FIGURE 1. WGCNA network and module detection. (A) Selection of the soft-thresholding powers. The left panel showed the scale-free fit index versus soft-thresholding power. The right panel displayed the mean connectivity versus soft-thresholding power. Power 8 was chose, for which the fit index curve flattens out upon reaching a high value (>0.9). (B) Cluster dendrogram and module assignment for modules from WGCNA. Genes were clustered based on a dissimilarity measure (1-TOM). The branches correspond to modules of highly interconnected groups of genes. Colors in the horizontal bar represent the modules. 35 modules with 24,455 transcripts were detected with WGCNA. (C,D) Meta-module identification and module-module relationship. The module network dendrogram was constructed by clustering module eigengene distances.
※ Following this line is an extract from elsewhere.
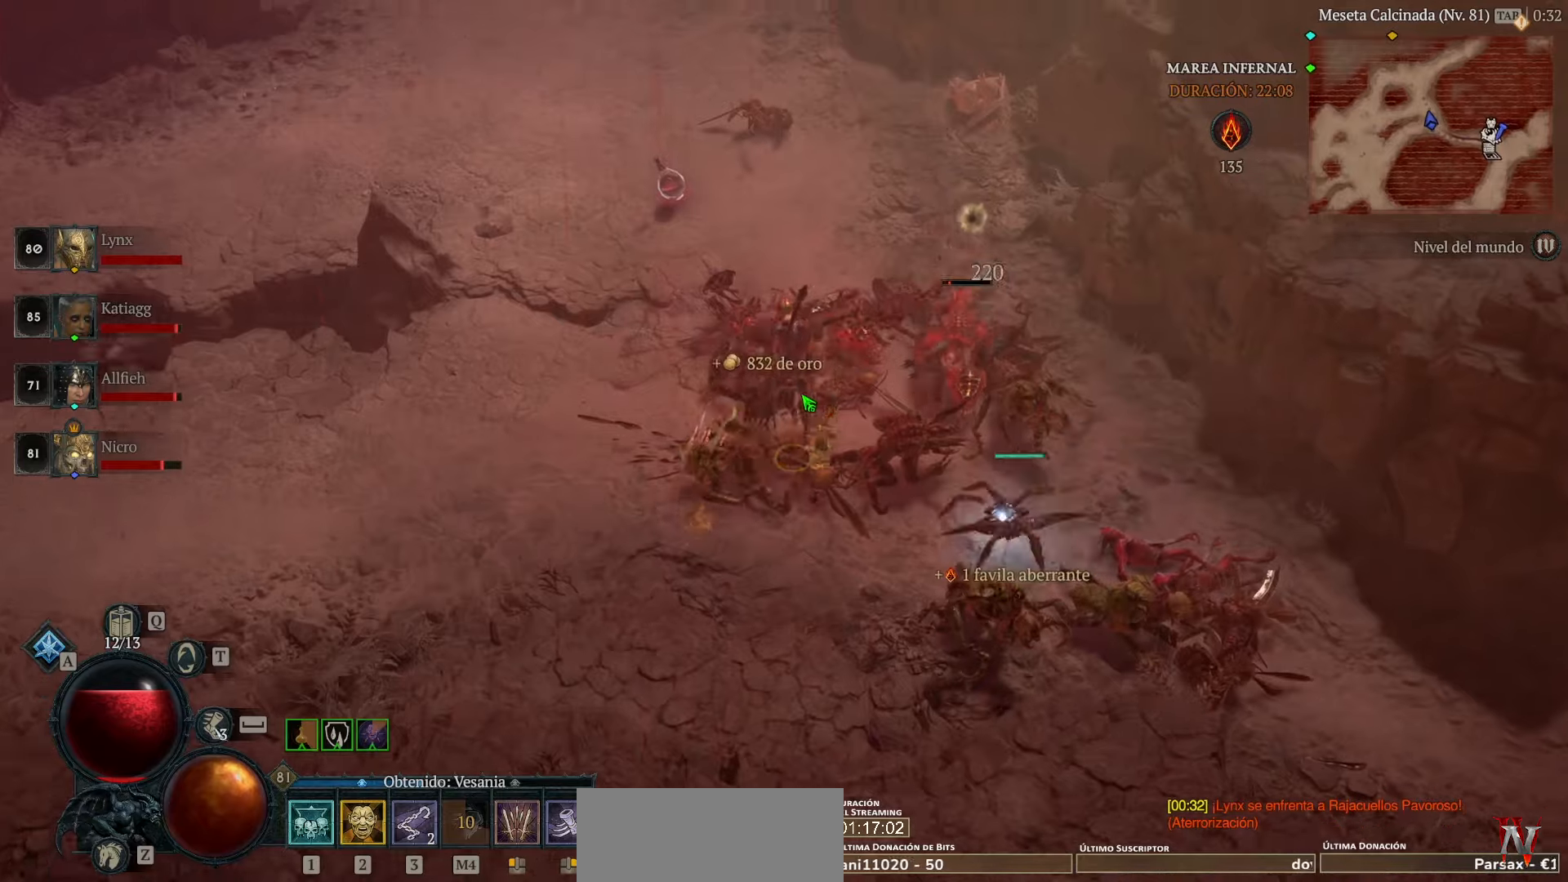
{"keys": [], "mouse": [], "events": [[120, "mouse_left", "down"], [280, "mouse_left", "up"], [360, "mouse_left", "down"], [480, "mouse_left", "up"]]}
The horizontal line (blue and red line) represents the threshold (0.2) used for defining the meta-modules. Thus, 19 distinct gene modules were identified. In the heatmap of module-module relationship, the progressively more saturated blue and red colors indicated the high co-expression interconnectedness.

Identification of Meta-Modules Related to the Brain Aging

As we known, the ME is the first principal component of a given module and can be considered as a representative of the module’s gene expression profile. The 19 MEs for the 19 distinct modules were each correlated with age trait, which has been shown in eigengenes trait-specific expression profiles (Supplementary File 1, Table S4). Next, we evaluated the relationship between each module and aging status by correlating the eigengenes of each module with age and sex traits. The age and sex traits include the whole age and sex range in 41 individuals (Supplementary File 2, Table S2). We found that, as expected, six modules (blue, darkolivegreen, darkturquoise, magenta, steelbule, midnightblue) exhibited similar characteristics in age trait (absolute r > 0.5, P < 10^-2; Figure 2A), while others were not preserved. Notably, among them, four modules (blue, darkolivegreen, magenta, steelbule) were negatively correlated with age (r < -0.5, P < 10^-2; Figure 2A), thereafter named anti-aging module. Two positively correlated modules (darkturquoise and midnightblue) named aging module thereafter. Besides, in our study, we found that the sex trait had no significant relationship with the 19 distinct modules, so we just simply ignored it. Further, a consensus clustering also confirmed the two main group were clearly separated by the 41 aging samples from young to old (Figure 2B). Similarly, the six interesting modules based on ME expression profile and 41 samples with extract age trait from young to old were also displayed in Figure 2C. The module eigengene E in Y-value was defined as the first principal component of a given module. It can be considered a representative of the gene expression profiles in a module. The X-value of Figure 2C from young to old in exact ages was shown in Supplementary File 2, Table S2. Modules were labeled using a conventional color scheme.

FIGURE 2

FIGURE 2. Module-trait and the gene expression of interested modules in the aging human prefrontal cortex. (A) Supervised hierarchical cluster of each row correspond to a module eigengene (n = 19), column to a trait. Each cell contained the corresponding correlation. High correlations was colored in red, low correlation in blue. (B) Hierarchical cluster analysis of six interested modules, based on the module-trait’s correlation and p value (absolute r > 0.5, P < 10–2), four modules (blue, darkolivegreen, magenta, steelbule) showed relatively high expression in young adults (red) and lower expression (green) in the aging population. Conversely, the other two modules (darkturquoise and midnightblue) showed the opposite result. Each lane represented an individual prefrontal cortical brain sample. (C) The histograms described the eigengene expression of each module from young to old.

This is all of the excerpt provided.